B7‑2/CD86 was detected in immersion fixed paraffin-embedded sections of human tonsil using Goat Anti-Human B7‑2/CD86 Antigen Affinity-purified Polyclonal Antibody (Catalog # AF-141-NA) at 3 µg/mL for 1 hour at room temperature followed by incubation with the Anti-Goat IgG VisUCyte™ HRP Polymer Antibody (Catalog # VC004). Tissue was stained using DAB (brown) and counterstained with hematoxylin (blue). Specific staining was localized to lymphocytes. View our protocol for IHC Staining with VisUCyte HRP Polymer Detection Reagents.

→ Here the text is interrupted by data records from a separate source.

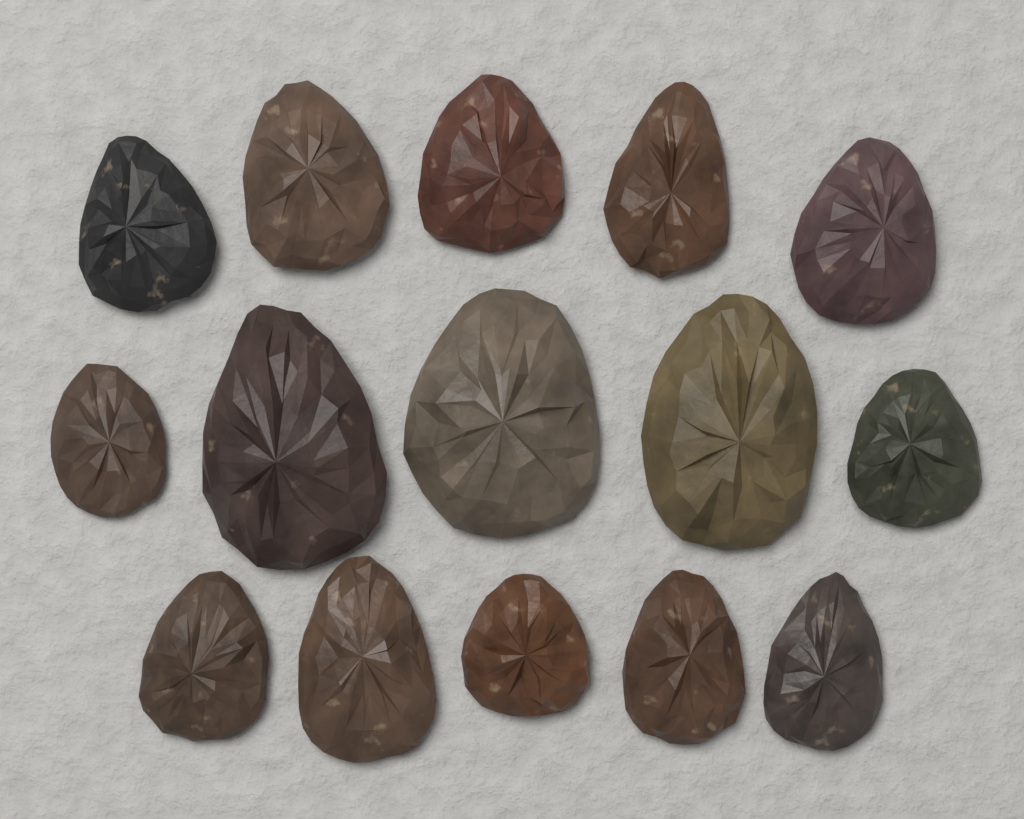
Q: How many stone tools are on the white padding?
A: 15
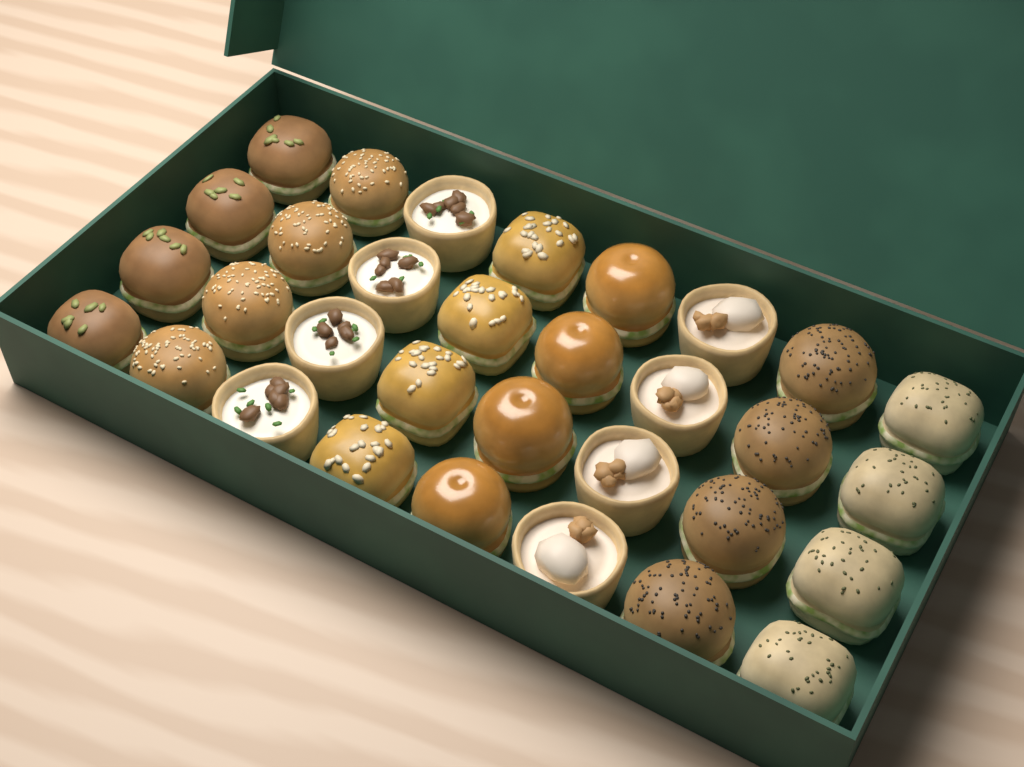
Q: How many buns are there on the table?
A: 24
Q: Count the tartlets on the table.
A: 8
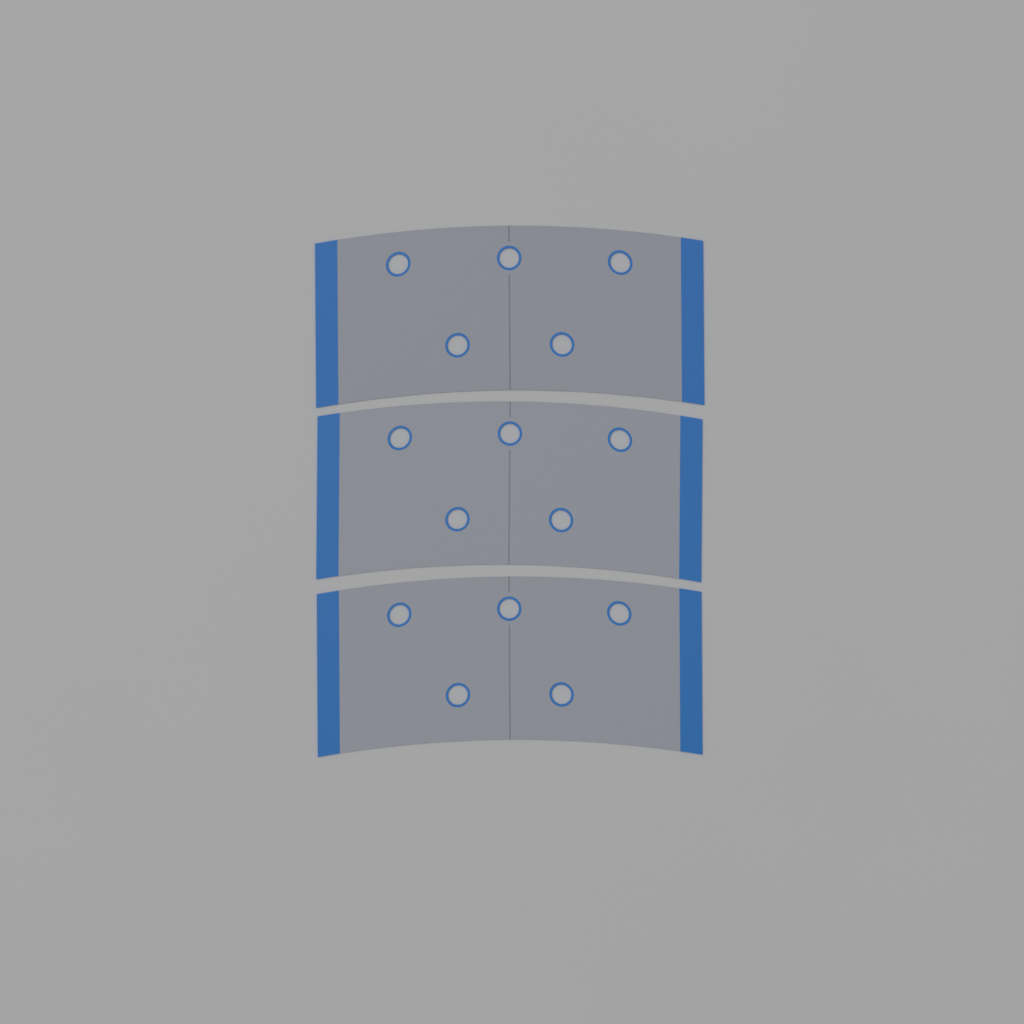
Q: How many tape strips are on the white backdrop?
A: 3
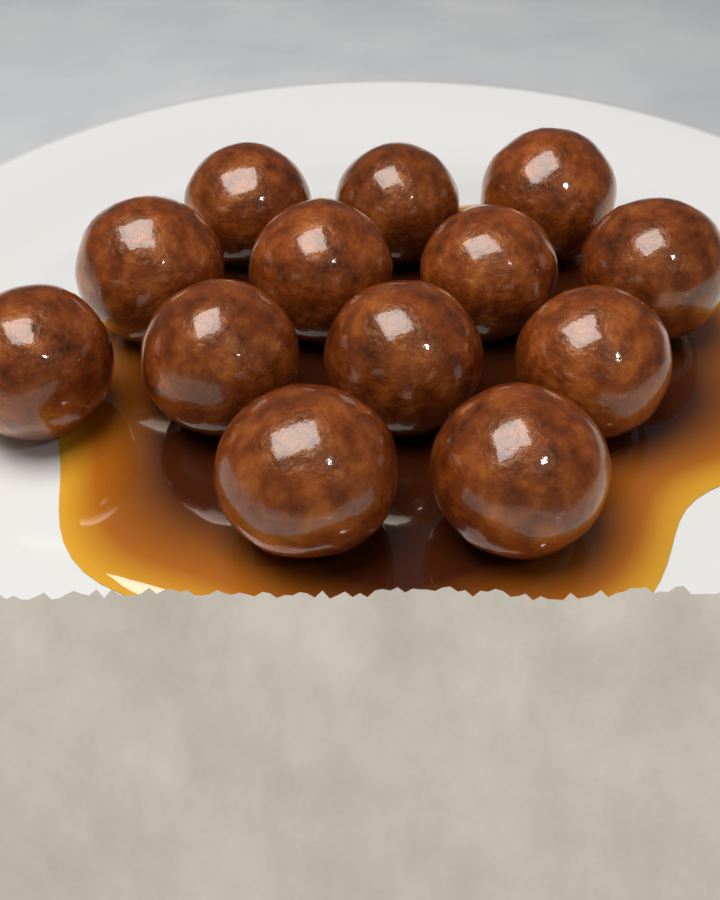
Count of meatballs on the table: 13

B7‑2/CD86 in Human Tonsil.
B7‑2/CD86 was detected in immersion fixed paraffin-embedded sections of human tonsil using Goat Anti‑Human B7‑2/CD86 Antigen Affinity-purified Polyclonal Antibody (Catalog # AF‑141‑NA) at 15 µg/mL overnight at 4 °C. Tissue was stained using the Anti-Goat HRP-DAB Cell & Tissue Staining Kit (brown; Catalog # CTS008) and counterstained with hematoxylin (blue). View our protocol for Chromogenic IHC Staining of immersion fixed paraffin-embedded Tissue Sections.

IL‑2 secretion Induced by
B7‑2/CD86 and Neutralization by Human B7‑2/CD86 Antibody. Recombinant Human B7‑2/CD86 Fc Chimera (Catalog # 141-B2) co-stimulates IL‑2 secretion in the Jurkat human acute T cell leukemia cell line in the presence of PHA in a dose-dependent manner (orange line), as measured by the Human IL‑2 Quantikine ELISA Kit (Catalog # D2050). IL‑2 secretion elicited by Recombinant Human B7‑2/CD86 Fc Chimera (2 µg/mL) and PHA (10 µg/mL) is neutralized (green line) by increasing concentrations of Goat Anti-Human B7‑2/CD86 Antigen Affinity-purified Polyclonal Antibody (Catalog # AF-141-NA). The ND₅₀ is typically
0.25‑1.25 µg/mL.

Western Blot Shows Human B7‑2/CD86 Specificity by Using Knockout Cell Line. Western blot shows lysates of Ramos human Burkitts lymphoma parental cell line and B7-2/CD86 knockout Ramos cell line (KO). PVDF membrane was probed with 0.5 µg/mL of Goat Anti-Human B7‑2/CD86 Antigen Affinity-purified Polyclonal Antibody (Catalog # AF-141-NA) followed by HRP-conjugated Anti-Goat IgG Secondary Antibody (Catalog # HAF017). A specific band was detected for B7‑2/CD86 at approximately 74 kDa (as indicated) in the parental Ramos cell line, but is not detectable in knockout Ramos cell line. GAPDH (Catalog # AF5718) is shown as a loading control. This experiment was conducted under reducing conditions and using Immunoblot Buffer Group 1.